# BRIEF
Go line by line through the entries below and count those containing the string "pixels"; give only the count.

# PROVIDED ENTRIES
◇ ◇ ◇
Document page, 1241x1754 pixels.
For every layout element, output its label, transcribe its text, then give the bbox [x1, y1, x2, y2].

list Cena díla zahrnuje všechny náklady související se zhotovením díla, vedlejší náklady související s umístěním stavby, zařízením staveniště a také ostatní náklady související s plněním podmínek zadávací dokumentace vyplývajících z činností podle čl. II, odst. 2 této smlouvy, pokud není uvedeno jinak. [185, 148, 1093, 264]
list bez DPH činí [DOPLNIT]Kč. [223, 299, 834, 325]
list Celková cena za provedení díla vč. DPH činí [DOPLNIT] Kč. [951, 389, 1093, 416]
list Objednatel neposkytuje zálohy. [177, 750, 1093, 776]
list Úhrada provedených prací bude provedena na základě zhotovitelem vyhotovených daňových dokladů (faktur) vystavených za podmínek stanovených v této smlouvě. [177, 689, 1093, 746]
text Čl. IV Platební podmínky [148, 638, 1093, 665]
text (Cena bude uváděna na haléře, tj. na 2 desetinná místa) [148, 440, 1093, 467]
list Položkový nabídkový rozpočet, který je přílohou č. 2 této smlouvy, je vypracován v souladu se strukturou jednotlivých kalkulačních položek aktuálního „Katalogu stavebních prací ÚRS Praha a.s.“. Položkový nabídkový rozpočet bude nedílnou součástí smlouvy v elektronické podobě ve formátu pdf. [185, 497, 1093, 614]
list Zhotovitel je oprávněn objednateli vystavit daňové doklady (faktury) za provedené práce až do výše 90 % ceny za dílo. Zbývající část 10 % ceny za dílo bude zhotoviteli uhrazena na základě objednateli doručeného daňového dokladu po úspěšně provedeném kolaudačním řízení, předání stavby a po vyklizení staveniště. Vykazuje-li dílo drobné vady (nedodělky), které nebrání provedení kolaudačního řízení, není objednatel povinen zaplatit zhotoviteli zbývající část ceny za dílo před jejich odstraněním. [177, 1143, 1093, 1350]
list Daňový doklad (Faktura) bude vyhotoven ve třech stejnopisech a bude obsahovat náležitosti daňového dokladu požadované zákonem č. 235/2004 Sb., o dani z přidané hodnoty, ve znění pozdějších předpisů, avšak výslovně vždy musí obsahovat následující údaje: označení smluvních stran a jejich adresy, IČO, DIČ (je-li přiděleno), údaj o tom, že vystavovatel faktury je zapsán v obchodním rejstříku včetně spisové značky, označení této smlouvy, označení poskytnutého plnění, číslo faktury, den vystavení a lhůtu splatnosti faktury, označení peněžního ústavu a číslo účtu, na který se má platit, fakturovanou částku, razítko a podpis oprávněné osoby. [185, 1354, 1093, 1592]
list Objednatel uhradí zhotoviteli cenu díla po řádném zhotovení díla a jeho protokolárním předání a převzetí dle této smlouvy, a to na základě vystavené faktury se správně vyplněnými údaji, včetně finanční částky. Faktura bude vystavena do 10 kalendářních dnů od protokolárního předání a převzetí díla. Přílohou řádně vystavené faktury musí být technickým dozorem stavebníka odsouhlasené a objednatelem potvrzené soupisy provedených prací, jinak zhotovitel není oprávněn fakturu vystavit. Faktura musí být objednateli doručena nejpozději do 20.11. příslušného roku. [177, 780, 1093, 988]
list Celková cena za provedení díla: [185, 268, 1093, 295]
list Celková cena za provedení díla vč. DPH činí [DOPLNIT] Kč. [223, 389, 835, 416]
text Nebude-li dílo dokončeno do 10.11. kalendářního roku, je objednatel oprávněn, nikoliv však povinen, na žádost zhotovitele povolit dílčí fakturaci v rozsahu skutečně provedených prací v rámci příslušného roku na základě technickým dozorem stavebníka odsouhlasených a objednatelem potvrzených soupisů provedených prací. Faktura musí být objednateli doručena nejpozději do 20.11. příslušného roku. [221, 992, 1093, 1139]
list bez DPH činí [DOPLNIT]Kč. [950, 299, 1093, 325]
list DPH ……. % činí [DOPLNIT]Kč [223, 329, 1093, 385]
◇ ◇ ◇
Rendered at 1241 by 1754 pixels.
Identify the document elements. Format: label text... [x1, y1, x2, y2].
◇ ◇ ◇
# ANSWER BELOW
2